───── Texto para revisión ─────

¿Es ésta la mejor escuela para mi hijo?

La educación formal es obligatoria, pero elegir la escuela es opción de los padres.

Por Alicia Pintus – Filósofa y Educadora / @AliciaPintus                            08/01/2024

Niños, niñas y adolescentes deben transitar su paso por las instituciones educativas de cada nivel hasta completar los años de educación obligatoria que están establecidos conforme a la estructura del sistema educativo. Es prerrogativa de los padres, o de quienes ocupen ese rol en cada familia, el elegir la escuela de sus hijos.

¿En qué lugar en nuestra jerarquía axiológica se encuentra la elección de la escuela para nuestros hijos?

De la respuesta a esta pregunta dependerá el examen exhaustivo y minucioso de los criterios que orienten nuestra decisión, suponiendo que no hemos aceptado que, según el caso, sea la escuela que le corresponde por radio geográfico. En mi experiencia como directora de escuela secundaria he observado en muchas ocasiones que las familias tenían más claridad para elegir la marca de las zapatillas para sus hijos que respecto de las expectativas para con las instituciones educativas en las que se proponían inscribirlos. Está muy bien cuidar la salud del cuerpo con buen calzado para la actividad que sea, pero el mismo criterio de cuidado debería seguirse para una dimensión más integral como la educación.

───── Líneas proporcionadas ─────

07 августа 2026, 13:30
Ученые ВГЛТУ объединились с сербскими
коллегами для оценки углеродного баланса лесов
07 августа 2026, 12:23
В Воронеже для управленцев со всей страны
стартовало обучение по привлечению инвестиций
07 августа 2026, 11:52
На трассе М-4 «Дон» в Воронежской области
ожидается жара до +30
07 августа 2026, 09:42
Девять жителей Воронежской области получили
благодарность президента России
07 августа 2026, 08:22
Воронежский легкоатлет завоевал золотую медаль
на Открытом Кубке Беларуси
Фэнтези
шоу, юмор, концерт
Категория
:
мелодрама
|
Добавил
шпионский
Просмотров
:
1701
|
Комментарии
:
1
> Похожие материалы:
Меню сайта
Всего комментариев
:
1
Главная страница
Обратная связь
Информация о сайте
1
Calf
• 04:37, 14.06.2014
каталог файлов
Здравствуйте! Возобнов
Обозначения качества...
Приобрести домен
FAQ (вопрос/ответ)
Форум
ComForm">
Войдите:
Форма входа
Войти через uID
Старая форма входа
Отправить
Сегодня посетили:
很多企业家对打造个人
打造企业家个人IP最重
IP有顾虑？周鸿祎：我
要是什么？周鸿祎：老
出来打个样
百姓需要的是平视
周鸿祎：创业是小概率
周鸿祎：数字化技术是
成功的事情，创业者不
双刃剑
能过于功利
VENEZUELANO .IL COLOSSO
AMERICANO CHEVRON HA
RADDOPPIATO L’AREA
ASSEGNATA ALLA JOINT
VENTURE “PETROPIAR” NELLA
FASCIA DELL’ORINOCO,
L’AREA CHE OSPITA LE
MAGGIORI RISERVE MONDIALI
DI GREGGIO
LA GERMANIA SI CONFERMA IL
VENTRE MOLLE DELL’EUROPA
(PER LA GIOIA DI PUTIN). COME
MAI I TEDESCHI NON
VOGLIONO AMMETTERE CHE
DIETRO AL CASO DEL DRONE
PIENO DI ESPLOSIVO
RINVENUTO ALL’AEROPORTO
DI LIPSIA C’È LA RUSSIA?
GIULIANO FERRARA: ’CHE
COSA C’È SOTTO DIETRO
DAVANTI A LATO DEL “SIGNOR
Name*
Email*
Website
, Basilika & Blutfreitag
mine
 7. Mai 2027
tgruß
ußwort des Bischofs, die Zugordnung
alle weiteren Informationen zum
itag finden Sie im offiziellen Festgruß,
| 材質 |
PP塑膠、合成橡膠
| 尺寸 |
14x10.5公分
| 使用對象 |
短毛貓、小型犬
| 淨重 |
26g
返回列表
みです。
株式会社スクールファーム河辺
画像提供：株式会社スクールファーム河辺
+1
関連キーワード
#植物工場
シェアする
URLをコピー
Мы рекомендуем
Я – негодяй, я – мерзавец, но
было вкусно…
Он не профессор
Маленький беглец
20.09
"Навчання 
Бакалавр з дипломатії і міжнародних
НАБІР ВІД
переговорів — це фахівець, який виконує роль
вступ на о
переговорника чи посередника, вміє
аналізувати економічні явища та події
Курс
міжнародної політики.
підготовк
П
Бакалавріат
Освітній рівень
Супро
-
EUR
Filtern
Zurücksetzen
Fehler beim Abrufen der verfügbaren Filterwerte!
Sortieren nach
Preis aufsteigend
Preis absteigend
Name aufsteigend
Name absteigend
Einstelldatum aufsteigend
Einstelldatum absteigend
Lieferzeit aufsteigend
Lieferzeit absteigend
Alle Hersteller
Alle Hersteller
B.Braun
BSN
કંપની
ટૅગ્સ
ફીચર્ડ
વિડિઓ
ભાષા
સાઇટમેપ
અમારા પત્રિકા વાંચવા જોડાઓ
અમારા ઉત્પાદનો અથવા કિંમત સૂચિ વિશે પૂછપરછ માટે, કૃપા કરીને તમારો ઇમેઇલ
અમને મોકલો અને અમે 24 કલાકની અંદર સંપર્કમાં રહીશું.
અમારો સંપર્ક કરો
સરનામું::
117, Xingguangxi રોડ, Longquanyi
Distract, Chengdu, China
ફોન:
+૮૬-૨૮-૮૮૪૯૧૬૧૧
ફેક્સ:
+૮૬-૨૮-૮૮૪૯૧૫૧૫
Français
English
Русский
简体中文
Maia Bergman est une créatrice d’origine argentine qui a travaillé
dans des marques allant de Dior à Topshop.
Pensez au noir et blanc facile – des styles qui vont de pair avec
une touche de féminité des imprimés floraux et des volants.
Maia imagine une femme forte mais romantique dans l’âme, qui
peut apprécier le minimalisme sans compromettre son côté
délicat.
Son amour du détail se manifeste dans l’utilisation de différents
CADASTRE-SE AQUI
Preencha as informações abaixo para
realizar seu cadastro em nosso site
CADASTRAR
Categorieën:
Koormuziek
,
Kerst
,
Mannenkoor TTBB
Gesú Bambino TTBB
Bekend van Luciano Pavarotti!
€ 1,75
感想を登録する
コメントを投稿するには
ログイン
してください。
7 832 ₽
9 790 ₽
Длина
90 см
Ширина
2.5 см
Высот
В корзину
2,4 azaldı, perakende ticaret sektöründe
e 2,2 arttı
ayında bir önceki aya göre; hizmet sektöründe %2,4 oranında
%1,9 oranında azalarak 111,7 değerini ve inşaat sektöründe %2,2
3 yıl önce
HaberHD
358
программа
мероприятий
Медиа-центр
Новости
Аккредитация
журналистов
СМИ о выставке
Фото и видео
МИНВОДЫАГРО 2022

─────

• [Enunciado de la tarea]: Según el texto sobre la elección de escuela, ¿a quién corresponde la prerrogativa de elegir la escuela de los hijos? Las líneas no son necesarias para resolver lo planteado.

• [Solución escrita]: A los padres o a quienes ocupen ese rol en cada familia.